Here’s what they told me:
They could now understand how software engineers think at an operations level.
They could adapt many of the templates to be more organized and drive projects harder
And given their unique situation - they asked this question, “How can I get natural alignment with the software engineering teams from the outside?”
This question caught me flat footed. I’d never considered how I’d done this before. But after a pause, I told them that whatever they ask of another team - it must tie up into:
Revenue - there’s no money like new money
Customer Experience - because word-of-mouth marketing is top-tier
Reputation
Internally (to other teams) - Given the foundational nature of their work, 2nd and 3rd order internal reputation tie ups are likely the best strategy for achieving that alignment on a less than 6 month timeline - a shmedium bet.
externally (to the customer)
Before I started the HIPAA compliant cloud project at my job, it used to take 6 months to deploy a new healthcare app. I had pitched the cloud to my VP as a way to reduce that down to 1 week. So now the VP could transitively boost his reputation by boasting that his division can deliver the fastest.
This is an example of reputation - internal.
Because my VP was so proud of the speed to deliver, he suggested that another application team use the HIPAA compliant cloud for their new apps to capture COVID symptoms for employees. They were able to go from idea to full deployment in 10 days.
I knew that revenue and customer experience wins would materialize years down the road. However, that would not be an effective way to ensure the platform could survive the inevitable strategic 180 that comes with every change of upper management.
At a high level, strategy has a much longer timeline than we realize. We overestimate what we can accomplish in a year and underestimate what we can get done in ten years . The way to get to quantitative outcomes - like revenue and customer experience, usually goes through reputation wins along the way.
As these reputation wins snowball, they afford you the “benefit of the doubt” to take on bigger opportunities.

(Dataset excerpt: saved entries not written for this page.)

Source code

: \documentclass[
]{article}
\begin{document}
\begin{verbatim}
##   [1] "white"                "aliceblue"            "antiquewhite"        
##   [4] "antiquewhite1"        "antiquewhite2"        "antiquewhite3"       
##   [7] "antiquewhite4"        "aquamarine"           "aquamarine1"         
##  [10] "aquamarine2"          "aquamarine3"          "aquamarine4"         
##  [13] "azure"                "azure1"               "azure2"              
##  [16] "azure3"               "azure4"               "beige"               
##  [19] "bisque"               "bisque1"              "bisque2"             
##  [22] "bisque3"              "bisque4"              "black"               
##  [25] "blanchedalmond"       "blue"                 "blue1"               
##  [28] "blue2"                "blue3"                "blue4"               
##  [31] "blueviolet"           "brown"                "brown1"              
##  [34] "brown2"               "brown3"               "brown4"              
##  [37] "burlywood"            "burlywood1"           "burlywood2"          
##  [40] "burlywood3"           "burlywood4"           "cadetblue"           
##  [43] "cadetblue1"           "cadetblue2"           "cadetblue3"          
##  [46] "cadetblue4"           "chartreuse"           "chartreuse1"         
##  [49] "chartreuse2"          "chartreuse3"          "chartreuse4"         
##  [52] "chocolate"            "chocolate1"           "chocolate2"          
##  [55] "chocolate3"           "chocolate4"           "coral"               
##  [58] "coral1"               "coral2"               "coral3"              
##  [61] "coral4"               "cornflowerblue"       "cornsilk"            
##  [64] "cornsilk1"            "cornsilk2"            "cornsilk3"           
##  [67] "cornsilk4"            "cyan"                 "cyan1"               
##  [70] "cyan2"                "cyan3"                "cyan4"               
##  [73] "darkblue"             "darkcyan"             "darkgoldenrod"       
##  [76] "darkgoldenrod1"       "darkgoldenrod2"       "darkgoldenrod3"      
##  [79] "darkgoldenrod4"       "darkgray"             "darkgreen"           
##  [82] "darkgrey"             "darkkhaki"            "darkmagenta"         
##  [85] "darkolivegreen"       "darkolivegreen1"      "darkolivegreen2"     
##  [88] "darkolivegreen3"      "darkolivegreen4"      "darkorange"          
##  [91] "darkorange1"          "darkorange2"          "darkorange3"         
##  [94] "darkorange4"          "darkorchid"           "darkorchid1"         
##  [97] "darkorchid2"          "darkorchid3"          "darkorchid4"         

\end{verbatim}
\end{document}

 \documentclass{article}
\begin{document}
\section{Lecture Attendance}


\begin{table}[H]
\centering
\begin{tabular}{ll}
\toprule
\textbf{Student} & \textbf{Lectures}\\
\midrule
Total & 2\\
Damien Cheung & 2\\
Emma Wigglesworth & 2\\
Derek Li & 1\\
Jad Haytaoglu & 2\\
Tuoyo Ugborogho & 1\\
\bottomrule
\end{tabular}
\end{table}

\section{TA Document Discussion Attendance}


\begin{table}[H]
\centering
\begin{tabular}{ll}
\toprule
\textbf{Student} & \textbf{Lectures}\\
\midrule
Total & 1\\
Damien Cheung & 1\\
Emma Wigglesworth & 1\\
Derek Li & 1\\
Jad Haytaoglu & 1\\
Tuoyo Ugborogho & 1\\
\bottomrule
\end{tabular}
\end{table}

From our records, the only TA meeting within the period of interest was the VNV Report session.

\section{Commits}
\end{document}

Especially for technical folks, it can be easy to overlook the human aspect of our work. But to overlook it is to be blind to reality.
I never want to be blind to reality.
I'd love to hear any feelings you felt while reading this and until next time - be easy.
With Love,
Janahan
The pizza tho 😋😋😋
I'm really loving the language learning tips. And I'm super pumped to try that mimicry technique. Thanks so much for sharing, Janahan!